The Long Shot: Jacksonville Jaguars (+1600)
The Jacksonville Jaguars' odds plummeted not long after the betting lines were released. They were +600 until news broke that they are expected to sign Nick Foles. It's no surprise that they're ready to give up on Blake Bortles after giving Cody Kessler four starts last year. But even if signing Foles is a done deal, that's not exactly a guarantee that they're finished addressing the quarterback position.
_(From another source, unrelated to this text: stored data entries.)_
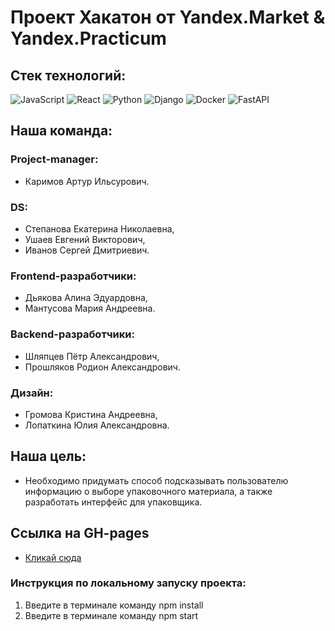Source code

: # Проект Хакатон от Yandex.Market & Yandex.Practicum

## Стек технологий:
![JavaScript](https://img.shields.io/badge/javascript-%23323330.svg?style=for-the-badge&logo=javascript&logoColor=%23F7DF1E)
![React](https://img.shields.io/badge/react-%2320232a.svg?style=for-the-badge&logo=react&logoColor=%2361DAFB)
![Python](https://img.shields.io/badge/python-3670A0?style=for-the-badge&logo=python&logoColor=ffdd54) 
![Django](https://img.shields.io/badge/django-%23092E20.svg?style=for-the-badge&logo=django&logoColor=white)
![Docker](https://img.shields.io/badge/docker-%230db7ed.svg?style=for-the-badge&logo=docker&logoColor=white)
![FastAPI](https://img.shields.io/badge/FastAPI-005571?style=for-the-badge&logo=fastapi)

## Наша команда:

### Project-manager: 
* Каримов Артур Ильсурович.
 
### DS: 
* Степанова Екатерина Николаевна, 
* Ушаев Евгений Викторович, 
* Иванов Сергей Дмитриевич.

### Frontend-разработчики: 
* Дьякова Алина Эдуардовна, 
* Мантусова Мария Андреевна.

### Backend-разработчики: 
* Шляпцев Пётр Александрович, 
* Прошляков Родион Александрович.

### Дизайн:  
* Громова Кристина Андреевна, 
* Лопаткина Юлия Александровна.

## Наша цель: 

* Необходимо придумать способ подсказывать пользователю информацию о выборе упаковочного материала, а также разработать интерфейс для упаковщика.

## Ссылка на GH-pages

* [Кликай сюда](https://nidoveralis.github.io/product-packing-react/)


### Инструкция по локальному запуску проекта: 
1. Введите в терминале команду npm install
2. Введите в терминале команду npm start
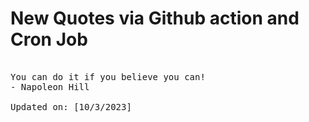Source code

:# New Quotes via Github action and Cron Job

<pre>
<!-- #quote -->
You can do it if you believe you can!
- Napoleon Hill

Updated on: [10/3/2023]
<!-- #quoteEnd -->
</pre>
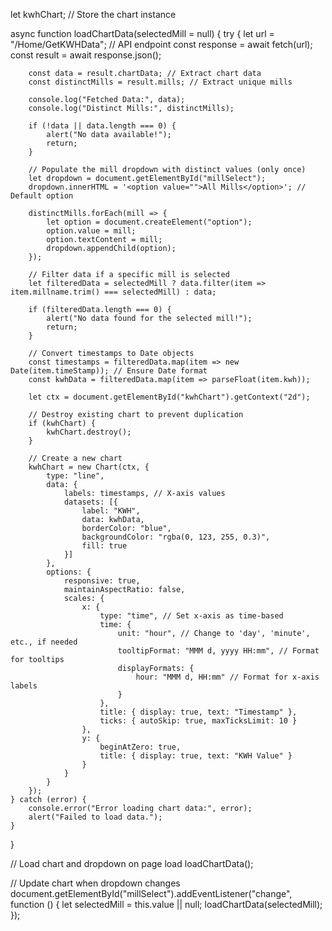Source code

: let kwhChart; // Store the chart instance

async function loadChartData(selectedMill = null) {
    try {
        let url = "/Home/GetKWHData"; // API endpoint
        const response = await fetch(url);
        const result = await response.json();

        const data = result.chartData; // Extract chart data
        const distinctMills = result.mills; // Extract unique mills

        console.log("Fetched Data:", data);
        console.log("Distinct Mills:", distinctMills);

        if (!data || data.length === 0) {
            alert("No data available!");
            return;
        }

        // Populate the mill dropdown with distinct values (only once)
        let dropdown = document.getElementById("millSelect");
        dropdown.innerHTML = '<option value="">All Mills</option>'; // Default option

        distinctMills.forEach(mill => {
            let option = document.createElement("option");
            option.value = mill;
            option.textContent = mill;
            dropdown.appendChild(option);
        });

        // Filter data if a specific mill is selected
        let filteredData = selectedMill ? data.filter(item => item.millname.trim() === selectedMill) : data;

        if (filteredData.length === 0) {
            alert("No data found for the selected mill!");
            return;
        }

        // Convert timestamps to Date objects
        const timestamps = filteredData.map(item => new Date(item.timeStamp)); // Ensure Date format
        const kwhData = filteredData.map(item => parseFloat(item.kwh));

        let ctx = document.getElementById("kwhChart").getContext("2d");

        // Destroy existing chart to prevent duplication
        if (kwhChart) {
            kwhChart.destroy();
        }

        // Create a new chart
        kwhChart = new Chart(ctx, {
            type: "line",
            data: {
                labels: timestamps, // X-axis values
                datasets: [{
                    label: "KWH",
                    data: kwhData,
                    borderColor: "blue",
                    backgroundColor: "rgba(0, 123, 255, 0.3)",
                    fill: true
                }]
            },
            options: {
                responsive: true,
                maintainAspectRatio: false,
                scales: {
                    x: {
                        type: "time", // Set x-axis as time-based
                        time: {
                            unit: "hour", // Change to 'day', 'minute', etc., if needed
                            tooltipFormat: "MMM d, yyyy HH:mm", // Format for tooltips
                            displayFormats: {
                                hour: "MMM d, HH:mm" // Format for x-axis labels
                            }
                        },
                        title: { display: true, text: "Timestamp" },
                        ticks: { autoSkip: true, maxTicksLimit: 10 }
                    },
                    y: {
                        beginAtZero: true,
                        title: { display: true, text: "KWH Value" }
                    }
                }
            }
        });
    } catch (error) {
        console.error("Error loading chart data:", error);
        alert("Failed to load data.");
    }
}

// Load chart and dropdown on page load
loadChartData();

// Update chart when dropdown changes
document.getElementById("millSelect").addEventListener("change", function () {
    let selectedMill = this.value || null;
    loadChartData(selectedMill);
});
Like Denver, the Jags are a team that can be in the playoff hunt if they can get even moderate offensive play. Our metrics had Jacksonville ranked ninth on defense in 2018, and they're only one season removed from making an AFC Championship Game appearance with Bortles at the helm. Foles has played well in bursts, and obviously, his 2017 playoff run was excellent, but he's also never really proven himself to be a long-term answer at the position. In two seasons of regular season action in Philadelphia, he posted a Passing NEP per drop back of 0.10 -- the same as Joe Flacco recorded in 2018. Comparing his Passing NEP per drop back to the league average, he has finished with below-average marks in six of his eight pro seasons.
The Jags hold the number-7 pick in the draft -- making it even easier for them to either trade up or have Murray fall to them than it is for Denver. This +1600 line reflects a high level of certainty in Nick Foles, which may be misplaced. At a minimum, if Murray were to be available when Jacksonville was on the clock, they'd surely have to think long and hard about it.